Considering the toll the strike had taken on drivers, who spent the past four weeks picketing in freezing weather while losing income and health benefits, officials of the union, Local 1181 of the Amalgamated Transit Union, said they would try their luck with the next mayor. Several of the Democratic mayoral candidates have said they would favor the job protections. ....
All buses will be rolling when public schools resume classes on Wednesday next week, which was originally a holiday week but was changed because of school days lost to Hurricane Sandy.
The strike affected more than 100,000 students, tens of thousands of them children with special needs, who often travel long distances to get to the schools. Attendance has been down sharply at special-education programs, with many students staying home during the strike.
The job action also became a hardship for the drivers. They stood in the cold in far corners of the city, watching in some cases as replacement workers did their jobs. Their health coverage ran out on Feb. 1, and they were earning only $150 to $300 a week from union strike funds.
One driver, Everest Jones, 51, a single parent of two teenagers who lives in Brooklyn, said that the strike was hard but that he felt he had made as much of a stand as he could for the protections he still hoped for. http://www.nytimes.com/2013/02/16/nyregion/school-bus-drivers-union-in-new-york-considers-ending-strike.html?_r=0
The union thugs that went on strike, di so, knowingly that they were putting the severely disabled students in the middle of the strike. Most of the drivers drove buses that transported disabled students in the NYC Public Schools.
An example of the union thuggery: Mr. Jones makes top pay for a driver, nearly $29 an hour, but said that even if he were able to keep driving a school bus, his pay could be slashed in half. He has been a bus driver for 17 years, and drives 13 blind children in the Bronx, 7 in wheelchairs, none of whom have been going to school during the strike, he said.
More information on the union thugs: The strike began over the mayor’s decision to begin stripping employee protections from contracts the city signed with the private companies that run the buses. Traditionally, companies winning contracts for new routes were required to hire available drivers in order of seniority, but the city argued that a Court of Appeals decision in a lawsuit brought by several bus companies forbade the city from including the requirement in contracts. The union argued that the city was misreading the decision in order to break the union. The city refused to negotiate, saying the matter was between the union and the private companies.
And what effect did the union thugs have on parents?: The city gave out free MetroCards to students and parents affected by the strike, and has reimbursed them for cab fare or car mileage. Still, it has been hard for many parents, like Nadine Bennett, who on Friday afternoon was picking up her 8-year-old son, Shamor, who has autism, from Public School 141 in Prospect-Lefferts Gardens, Brooklyn.
Ms. Bennett works at a Starbucks in Midtown Manhattan, and she said she had to take off one month from work on personal leave. “I had to take a leave just for this,” she said. “It’s ridiculous.”

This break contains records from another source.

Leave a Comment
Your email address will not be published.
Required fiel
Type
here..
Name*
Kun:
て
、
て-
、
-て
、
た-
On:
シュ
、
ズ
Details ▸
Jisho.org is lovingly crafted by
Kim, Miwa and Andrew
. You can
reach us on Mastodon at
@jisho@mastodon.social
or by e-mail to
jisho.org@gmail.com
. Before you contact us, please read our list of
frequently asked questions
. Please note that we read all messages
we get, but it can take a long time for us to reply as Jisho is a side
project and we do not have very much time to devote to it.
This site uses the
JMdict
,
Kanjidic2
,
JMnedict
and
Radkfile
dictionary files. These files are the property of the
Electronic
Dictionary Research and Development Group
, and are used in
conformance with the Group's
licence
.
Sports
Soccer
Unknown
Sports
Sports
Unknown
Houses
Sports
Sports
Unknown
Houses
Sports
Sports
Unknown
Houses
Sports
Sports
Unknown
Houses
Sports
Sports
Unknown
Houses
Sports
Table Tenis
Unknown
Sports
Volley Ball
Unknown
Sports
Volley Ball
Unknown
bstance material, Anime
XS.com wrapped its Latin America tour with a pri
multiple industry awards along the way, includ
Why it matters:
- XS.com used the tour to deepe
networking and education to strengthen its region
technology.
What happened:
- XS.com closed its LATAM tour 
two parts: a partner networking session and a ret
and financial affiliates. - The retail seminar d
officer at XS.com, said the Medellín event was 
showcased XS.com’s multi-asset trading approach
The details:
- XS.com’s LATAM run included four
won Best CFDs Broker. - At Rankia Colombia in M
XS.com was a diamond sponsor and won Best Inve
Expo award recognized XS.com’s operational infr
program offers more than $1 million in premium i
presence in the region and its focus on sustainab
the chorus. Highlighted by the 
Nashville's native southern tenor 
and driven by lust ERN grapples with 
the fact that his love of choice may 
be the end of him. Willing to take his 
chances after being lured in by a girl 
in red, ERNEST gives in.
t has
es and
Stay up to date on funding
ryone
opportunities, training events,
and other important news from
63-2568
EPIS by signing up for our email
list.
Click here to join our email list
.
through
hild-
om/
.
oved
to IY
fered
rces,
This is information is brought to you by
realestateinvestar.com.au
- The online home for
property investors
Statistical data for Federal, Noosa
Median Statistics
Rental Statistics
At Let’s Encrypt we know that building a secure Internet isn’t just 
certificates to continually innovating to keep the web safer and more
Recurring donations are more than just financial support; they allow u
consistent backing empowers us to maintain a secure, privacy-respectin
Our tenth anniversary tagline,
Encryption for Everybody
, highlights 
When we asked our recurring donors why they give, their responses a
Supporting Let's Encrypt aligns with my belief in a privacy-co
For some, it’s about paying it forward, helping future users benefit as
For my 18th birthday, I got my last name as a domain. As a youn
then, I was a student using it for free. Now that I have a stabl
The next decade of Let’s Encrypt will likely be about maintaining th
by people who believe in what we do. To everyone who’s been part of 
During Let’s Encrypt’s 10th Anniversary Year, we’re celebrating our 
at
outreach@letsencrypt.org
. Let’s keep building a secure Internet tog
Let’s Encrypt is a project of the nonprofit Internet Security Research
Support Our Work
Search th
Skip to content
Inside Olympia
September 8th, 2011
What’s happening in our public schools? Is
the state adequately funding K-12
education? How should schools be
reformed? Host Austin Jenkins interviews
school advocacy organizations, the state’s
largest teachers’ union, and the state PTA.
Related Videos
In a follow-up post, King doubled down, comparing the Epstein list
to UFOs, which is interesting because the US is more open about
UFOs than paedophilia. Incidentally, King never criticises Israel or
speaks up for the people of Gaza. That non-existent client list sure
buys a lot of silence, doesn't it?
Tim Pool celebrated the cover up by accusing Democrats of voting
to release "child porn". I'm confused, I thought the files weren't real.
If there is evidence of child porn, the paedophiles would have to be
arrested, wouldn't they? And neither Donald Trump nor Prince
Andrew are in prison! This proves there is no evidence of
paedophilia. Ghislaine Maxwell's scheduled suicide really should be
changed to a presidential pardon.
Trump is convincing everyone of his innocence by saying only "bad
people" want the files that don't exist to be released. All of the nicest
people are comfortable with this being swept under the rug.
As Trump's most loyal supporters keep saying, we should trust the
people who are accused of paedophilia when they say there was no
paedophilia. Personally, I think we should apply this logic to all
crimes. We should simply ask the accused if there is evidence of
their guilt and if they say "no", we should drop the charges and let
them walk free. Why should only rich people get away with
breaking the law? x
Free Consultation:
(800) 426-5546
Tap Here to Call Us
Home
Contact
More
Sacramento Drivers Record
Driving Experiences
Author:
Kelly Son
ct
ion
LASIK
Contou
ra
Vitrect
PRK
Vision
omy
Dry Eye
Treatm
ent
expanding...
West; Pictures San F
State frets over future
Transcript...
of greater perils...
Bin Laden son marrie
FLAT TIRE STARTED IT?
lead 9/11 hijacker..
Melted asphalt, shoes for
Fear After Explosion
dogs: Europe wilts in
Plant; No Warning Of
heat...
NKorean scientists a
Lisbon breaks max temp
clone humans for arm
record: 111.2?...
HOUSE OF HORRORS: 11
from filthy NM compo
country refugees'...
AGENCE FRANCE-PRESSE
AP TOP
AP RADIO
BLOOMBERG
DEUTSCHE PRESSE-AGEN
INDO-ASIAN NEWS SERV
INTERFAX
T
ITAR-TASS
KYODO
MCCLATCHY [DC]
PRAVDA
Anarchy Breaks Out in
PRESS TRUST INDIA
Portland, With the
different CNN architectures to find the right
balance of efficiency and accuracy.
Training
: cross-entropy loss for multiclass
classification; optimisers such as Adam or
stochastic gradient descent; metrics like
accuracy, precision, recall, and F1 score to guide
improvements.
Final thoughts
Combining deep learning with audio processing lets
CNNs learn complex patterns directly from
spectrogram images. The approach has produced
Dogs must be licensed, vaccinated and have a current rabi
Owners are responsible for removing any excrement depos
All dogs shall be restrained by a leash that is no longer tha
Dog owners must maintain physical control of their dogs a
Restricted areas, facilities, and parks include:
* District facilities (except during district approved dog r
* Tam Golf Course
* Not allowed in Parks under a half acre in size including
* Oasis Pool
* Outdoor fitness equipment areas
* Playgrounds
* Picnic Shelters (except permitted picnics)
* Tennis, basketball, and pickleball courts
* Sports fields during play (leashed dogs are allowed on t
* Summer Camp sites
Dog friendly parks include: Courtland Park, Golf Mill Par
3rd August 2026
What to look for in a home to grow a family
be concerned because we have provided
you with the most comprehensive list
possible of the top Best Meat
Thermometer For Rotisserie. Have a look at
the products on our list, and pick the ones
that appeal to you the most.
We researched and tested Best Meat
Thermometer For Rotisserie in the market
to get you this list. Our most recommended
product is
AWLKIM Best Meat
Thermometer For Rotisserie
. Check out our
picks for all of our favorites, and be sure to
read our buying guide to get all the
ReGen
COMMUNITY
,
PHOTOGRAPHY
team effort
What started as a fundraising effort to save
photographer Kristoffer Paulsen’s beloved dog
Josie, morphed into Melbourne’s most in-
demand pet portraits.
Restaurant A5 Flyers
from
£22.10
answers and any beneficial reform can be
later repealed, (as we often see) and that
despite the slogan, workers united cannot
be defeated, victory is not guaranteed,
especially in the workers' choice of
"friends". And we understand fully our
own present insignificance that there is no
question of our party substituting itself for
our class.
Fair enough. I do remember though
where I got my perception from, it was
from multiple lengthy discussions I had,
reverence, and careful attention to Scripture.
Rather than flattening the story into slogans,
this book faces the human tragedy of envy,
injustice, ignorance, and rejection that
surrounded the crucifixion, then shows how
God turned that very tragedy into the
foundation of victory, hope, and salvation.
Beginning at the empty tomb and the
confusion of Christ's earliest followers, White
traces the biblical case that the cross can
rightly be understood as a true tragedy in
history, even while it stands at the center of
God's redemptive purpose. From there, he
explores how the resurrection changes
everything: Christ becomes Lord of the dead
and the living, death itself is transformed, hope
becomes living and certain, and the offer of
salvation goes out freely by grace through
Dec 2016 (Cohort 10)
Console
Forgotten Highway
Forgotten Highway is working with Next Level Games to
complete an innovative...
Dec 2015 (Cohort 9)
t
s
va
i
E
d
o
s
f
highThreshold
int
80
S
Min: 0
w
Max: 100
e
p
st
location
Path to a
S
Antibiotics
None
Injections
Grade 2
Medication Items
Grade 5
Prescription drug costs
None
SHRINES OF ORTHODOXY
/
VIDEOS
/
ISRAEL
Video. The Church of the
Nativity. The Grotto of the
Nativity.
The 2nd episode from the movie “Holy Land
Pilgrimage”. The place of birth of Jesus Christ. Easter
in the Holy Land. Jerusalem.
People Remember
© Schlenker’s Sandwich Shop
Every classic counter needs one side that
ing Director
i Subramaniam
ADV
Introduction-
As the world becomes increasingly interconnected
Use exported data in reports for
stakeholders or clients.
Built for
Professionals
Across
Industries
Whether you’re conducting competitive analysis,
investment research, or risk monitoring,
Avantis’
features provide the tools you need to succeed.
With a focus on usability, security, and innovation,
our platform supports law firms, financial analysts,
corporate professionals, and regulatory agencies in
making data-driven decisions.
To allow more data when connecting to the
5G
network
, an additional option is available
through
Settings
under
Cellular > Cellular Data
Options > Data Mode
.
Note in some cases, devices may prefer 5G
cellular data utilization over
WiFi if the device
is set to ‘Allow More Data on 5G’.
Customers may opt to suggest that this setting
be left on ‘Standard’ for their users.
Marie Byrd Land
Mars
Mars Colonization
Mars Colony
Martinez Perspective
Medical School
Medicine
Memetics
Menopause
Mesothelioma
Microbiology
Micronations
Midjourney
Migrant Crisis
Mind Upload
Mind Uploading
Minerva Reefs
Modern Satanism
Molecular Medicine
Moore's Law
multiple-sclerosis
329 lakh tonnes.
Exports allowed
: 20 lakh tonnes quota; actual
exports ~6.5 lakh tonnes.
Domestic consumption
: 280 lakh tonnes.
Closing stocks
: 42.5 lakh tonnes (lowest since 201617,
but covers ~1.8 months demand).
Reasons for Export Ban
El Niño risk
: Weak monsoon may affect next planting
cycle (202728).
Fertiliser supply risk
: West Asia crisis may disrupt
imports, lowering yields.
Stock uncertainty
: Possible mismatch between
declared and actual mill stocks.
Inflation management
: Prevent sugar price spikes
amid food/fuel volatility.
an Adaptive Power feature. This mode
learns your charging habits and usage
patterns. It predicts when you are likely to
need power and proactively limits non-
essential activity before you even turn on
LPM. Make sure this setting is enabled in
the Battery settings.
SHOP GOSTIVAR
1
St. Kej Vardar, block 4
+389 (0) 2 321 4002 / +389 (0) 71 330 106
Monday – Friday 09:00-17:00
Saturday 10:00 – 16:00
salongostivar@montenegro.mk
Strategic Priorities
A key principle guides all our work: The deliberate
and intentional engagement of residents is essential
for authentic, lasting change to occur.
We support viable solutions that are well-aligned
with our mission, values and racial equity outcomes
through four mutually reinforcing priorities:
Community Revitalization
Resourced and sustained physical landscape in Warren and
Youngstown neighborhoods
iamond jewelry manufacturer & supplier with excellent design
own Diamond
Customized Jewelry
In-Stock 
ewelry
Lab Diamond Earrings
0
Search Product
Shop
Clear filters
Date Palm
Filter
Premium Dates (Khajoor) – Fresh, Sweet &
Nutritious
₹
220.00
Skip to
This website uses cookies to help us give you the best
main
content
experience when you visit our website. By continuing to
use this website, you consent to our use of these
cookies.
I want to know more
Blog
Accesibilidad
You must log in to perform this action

The drivers wanted job security, which was impossible to get because of a New York law an lawsuit and the drivers were employees of a private bus company(s), not the NYC Public Schools. It is possible that the current bus companies holding the bus contracts for NYC may lose their contracts at the end of the school year. The drivers demanded that if this happens, that they be employed at the new bus companies that won the contracts. Of course, this is total BS and the union knew so.
But that didn't stop the union heads, who live in luxury off the union thugs union dues, from striking and putting thousands of disabled kids at risk. And what did the union thugs get for their strike? Absolutely nothing.